■ Problem statement
Copy each line from the entries that the word "Pigs" appears in.

■ Data
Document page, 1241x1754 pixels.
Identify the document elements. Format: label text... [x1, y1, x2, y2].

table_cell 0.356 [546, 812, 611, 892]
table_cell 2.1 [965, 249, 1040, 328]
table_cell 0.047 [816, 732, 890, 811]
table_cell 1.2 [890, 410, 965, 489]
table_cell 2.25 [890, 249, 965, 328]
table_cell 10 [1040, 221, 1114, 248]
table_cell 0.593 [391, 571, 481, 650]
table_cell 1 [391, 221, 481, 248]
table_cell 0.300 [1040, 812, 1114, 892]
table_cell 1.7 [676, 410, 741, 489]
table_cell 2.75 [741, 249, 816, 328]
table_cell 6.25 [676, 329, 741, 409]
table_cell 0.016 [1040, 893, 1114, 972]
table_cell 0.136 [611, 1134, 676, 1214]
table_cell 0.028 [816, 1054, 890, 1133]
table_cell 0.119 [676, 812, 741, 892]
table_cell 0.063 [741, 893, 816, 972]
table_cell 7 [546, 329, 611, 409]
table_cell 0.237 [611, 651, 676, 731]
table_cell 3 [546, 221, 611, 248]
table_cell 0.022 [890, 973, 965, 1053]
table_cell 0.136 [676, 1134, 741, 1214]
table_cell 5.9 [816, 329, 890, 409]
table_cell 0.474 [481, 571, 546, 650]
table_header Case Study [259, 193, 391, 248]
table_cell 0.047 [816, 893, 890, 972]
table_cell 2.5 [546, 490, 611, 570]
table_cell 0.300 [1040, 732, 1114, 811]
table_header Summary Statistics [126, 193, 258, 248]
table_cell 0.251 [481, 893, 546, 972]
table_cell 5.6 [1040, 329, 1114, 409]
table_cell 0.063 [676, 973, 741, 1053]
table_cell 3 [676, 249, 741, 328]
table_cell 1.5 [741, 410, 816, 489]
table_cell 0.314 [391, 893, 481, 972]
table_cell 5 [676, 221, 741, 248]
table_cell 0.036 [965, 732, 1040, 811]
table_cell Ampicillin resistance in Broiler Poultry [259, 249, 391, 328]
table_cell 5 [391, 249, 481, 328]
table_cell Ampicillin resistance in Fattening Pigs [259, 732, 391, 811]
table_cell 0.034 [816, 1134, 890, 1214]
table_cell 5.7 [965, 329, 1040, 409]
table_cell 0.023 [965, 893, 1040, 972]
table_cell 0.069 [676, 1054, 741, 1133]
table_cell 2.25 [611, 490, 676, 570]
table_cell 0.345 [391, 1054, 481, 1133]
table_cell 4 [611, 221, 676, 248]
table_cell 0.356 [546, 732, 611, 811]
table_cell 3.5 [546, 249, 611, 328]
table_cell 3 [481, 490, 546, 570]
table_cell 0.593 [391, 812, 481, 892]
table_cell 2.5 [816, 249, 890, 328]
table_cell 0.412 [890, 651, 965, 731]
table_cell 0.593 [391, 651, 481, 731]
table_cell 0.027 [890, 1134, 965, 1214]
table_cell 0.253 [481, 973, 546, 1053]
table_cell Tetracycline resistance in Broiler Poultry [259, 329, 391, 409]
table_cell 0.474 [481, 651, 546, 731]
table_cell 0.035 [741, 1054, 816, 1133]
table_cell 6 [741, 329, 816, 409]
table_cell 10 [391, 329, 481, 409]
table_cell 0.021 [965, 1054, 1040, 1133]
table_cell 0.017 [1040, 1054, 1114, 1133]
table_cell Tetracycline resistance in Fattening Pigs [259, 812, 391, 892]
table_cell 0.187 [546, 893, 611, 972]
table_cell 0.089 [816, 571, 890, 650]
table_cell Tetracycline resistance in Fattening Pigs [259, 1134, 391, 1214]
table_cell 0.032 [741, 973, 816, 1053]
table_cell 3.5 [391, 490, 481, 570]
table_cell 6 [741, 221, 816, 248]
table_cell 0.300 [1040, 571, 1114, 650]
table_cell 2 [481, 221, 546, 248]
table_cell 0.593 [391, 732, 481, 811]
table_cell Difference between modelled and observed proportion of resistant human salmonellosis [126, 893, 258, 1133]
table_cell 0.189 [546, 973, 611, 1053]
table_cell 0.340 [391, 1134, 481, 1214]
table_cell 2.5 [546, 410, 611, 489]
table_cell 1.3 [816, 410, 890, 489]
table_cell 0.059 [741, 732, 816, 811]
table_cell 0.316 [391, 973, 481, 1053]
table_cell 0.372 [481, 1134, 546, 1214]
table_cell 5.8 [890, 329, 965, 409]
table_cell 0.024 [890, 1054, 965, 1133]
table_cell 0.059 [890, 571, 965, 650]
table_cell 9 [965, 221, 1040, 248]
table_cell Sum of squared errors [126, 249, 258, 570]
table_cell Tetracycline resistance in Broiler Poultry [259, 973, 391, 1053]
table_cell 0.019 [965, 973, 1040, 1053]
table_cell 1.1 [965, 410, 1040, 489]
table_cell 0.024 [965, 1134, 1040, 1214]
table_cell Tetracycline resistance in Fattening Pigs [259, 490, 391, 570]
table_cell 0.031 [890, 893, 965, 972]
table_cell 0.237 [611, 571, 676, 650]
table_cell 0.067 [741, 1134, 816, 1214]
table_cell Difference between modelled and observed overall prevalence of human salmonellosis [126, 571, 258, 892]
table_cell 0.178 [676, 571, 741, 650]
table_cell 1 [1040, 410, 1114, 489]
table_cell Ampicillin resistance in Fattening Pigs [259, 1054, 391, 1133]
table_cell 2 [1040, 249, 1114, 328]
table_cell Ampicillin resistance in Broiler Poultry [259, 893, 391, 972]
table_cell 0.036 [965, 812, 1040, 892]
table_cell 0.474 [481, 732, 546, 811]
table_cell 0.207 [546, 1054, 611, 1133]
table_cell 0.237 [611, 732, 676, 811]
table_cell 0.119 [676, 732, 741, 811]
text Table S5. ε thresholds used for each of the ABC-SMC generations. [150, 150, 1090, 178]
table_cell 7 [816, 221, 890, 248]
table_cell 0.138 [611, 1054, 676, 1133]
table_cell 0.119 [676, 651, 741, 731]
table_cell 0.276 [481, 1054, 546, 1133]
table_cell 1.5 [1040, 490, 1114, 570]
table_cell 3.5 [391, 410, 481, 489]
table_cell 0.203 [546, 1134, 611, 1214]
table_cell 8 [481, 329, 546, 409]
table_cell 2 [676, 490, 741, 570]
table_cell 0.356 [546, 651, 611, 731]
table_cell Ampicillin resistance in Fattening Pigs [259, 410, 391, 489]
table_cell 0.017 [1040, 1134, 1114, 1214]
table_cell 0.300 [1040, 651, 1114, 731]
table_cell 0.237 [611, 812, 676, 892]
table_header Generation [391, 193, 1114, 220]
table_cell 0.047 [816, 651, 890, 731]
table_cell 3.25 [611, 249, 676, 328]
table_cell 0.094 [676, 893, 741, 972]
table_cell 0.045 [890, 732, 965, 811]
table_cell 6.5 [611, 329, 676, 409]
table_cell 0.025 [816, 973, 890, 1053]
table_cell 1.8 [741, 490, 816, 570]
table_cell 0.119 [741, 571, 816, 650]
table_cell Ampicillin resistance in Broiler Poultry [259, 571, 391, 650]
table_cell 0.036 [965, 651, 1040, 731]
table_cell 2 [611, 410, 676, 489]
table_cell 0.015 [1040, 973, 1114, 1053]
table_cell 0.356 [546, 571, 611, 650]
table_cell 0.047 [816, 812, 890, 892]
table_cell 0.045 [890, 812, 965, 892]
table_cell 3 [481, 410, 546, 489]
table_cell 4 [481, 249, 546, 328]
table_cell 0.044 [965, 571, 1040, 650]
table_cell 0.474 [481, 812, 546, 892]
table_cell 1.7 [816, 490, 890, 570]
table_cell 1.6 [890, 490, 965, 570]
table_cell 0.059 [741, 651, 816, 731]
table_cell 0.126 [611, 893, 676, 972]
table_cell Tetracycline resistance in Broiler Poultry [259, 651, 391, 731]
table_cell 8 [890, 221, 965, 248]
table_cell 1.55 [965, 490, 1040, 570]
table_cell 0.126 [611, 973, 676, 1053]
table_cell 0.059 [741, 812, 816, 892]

■ Response to the task
table_cell Ampicillin resistance in Fattening Pigs [259, 732, 391, 811]
table_cell Tetracycline resistance in Fattening Pigs [259, 812, 391, 892]
table_cell Tetracycline resistance in Fattening Pigs [259, 1134, 391, 1214]
table_cell Tetracycline resistance in Fattening Pigs [259, 490, 391, 570]
table_cell Ampicillin resistance in Fattening Pigs [259, 1054, 391, 1133]
table_cell Ampicillin resistance in Fattening Pigs [259, 410, 391, 489]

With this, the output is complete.